Deze pinguïn voedt zich dicht onder de kust met kleine visjes zoals sardientjes, harder, en ansjovis. Hij jaagt vaak door meer dan 90 voet naar beneden te duiken, onder scholen vis, en dan zijn prooi te grijpen als die naar de oppervlakte komt. Hij pikt ook verdwaalde vissen. De aanvallen van de pinguïn van onderaf duwen de scholen vis naar de oppervlakte, en creëren zo voederplaatsen voor andere vogels zoals de bruine pelikaan, de bruine knobbelzwaluw en de vliegende aalscholver, een andere interessante vogel die alleen op de Galápagos Eilanden voorkomt.

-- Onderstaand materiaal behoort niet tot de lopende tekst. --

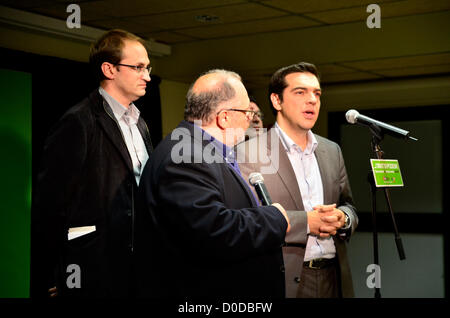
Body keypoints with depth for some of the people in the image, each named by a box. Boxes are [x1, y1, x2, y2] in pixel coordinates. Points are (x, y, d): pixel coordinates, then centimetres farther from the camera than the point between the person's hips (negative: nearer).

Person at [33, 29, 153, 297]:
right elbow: (50, 204, -14)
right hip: (97, 275, -7)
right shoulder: (79, 122, -13)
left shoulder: (140, 124, 13)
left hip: (139, 267, 7)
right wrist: (59, 280, -9)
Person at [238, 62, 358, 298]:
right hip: (284, 280, -5)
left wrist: (343, 218, -5)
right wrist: (305, 221, -19)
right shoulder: (250, 152, -7)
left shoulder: (332, 151, 13)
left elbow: (348, 205, 17)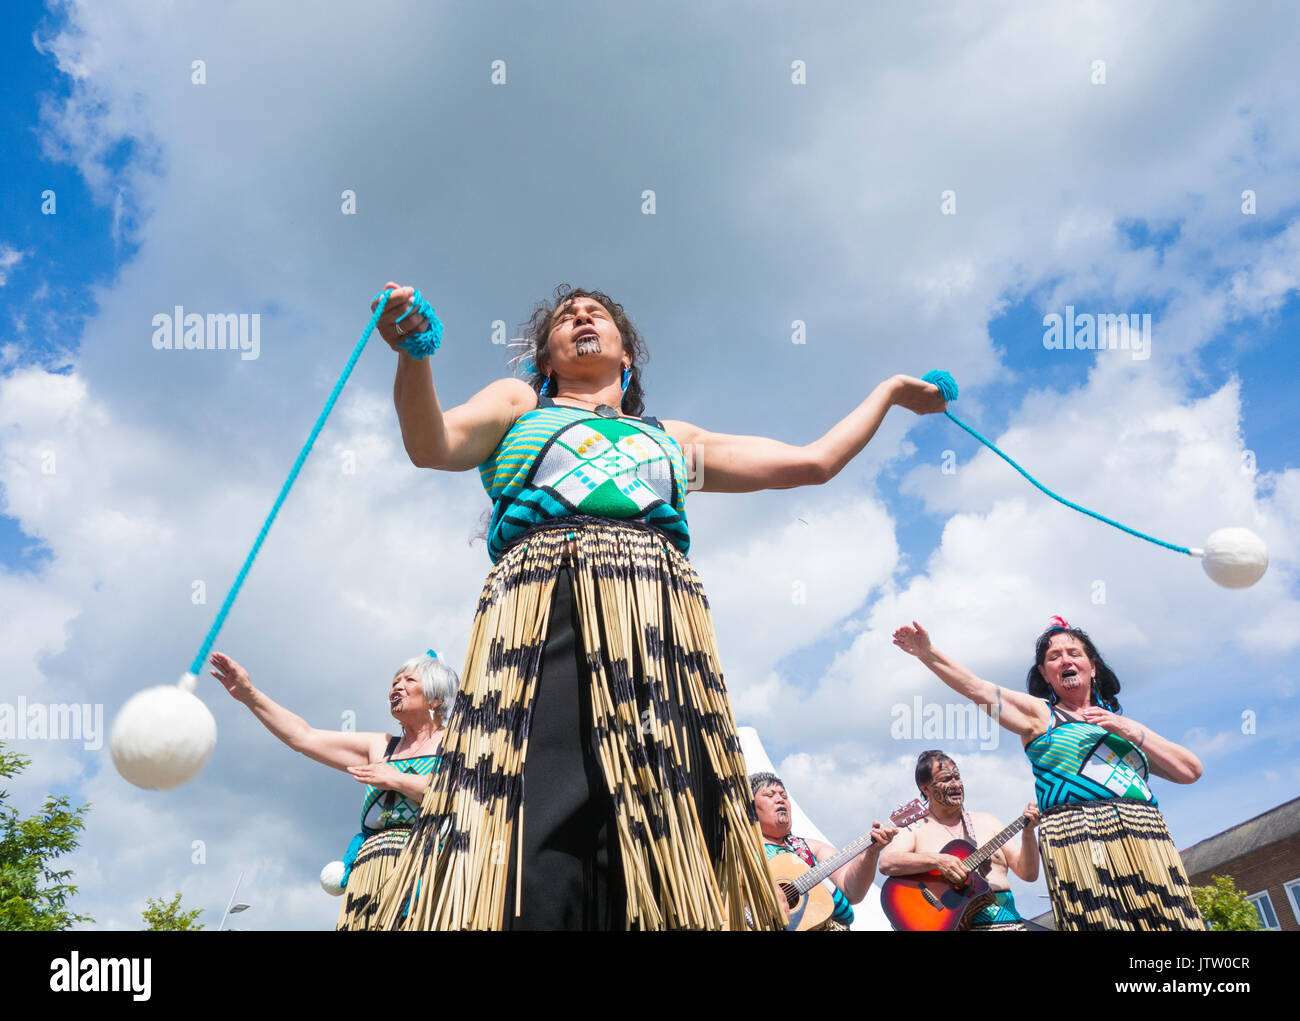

Galapagospinguïn door wildestanimal/
Herstel van de pinguïnpopulaties
De belangrijkste bedreiging voor deze unieke pinguïn is de toenemende frequentie van El Niño Southern Oscillation (ENSO) gebeurtenissen, misschien te wijten aan of verergerd door de klimaatverandering.
Andere bedreigingen voor de Galápagospinguïn zijn verdrinking na verstrikking in kieuwnetten; olielekkages; predatie door geïntroduceerde katten; en vogelmalaria, die wordt overgedragen door muggen die door mensen naar de Galápagos zijn gebracht in de jaren ’80.
ABC’s zeevogelprogramma werkt aan het aanpakken van de bedreigingen voor de Galapagospinguïn en andere zeevogels, waaronder papegaaiduikers en de Laysan Albatross en de Pink-footed Shearwater. Een van de belangrijkste uitdagingen is het wegnemen en verminderen van de risico’s van de visserij.
Omdat de gehele populatie Galapagospinguïns zich in het Nationaal Park en Zeereservaat van de Galápagos bevindt, wordt zij jaarlijks gecontroleerd door parkbiologen en rangers, die ook werken aan de controle van geïntroduceerde roofdieren. Een programma dat voorziet in kunstmatige nestplaatsen, gestart in 2010, heeft enig succes getoond en kan helpen de populatie van deze soort in stand te houden.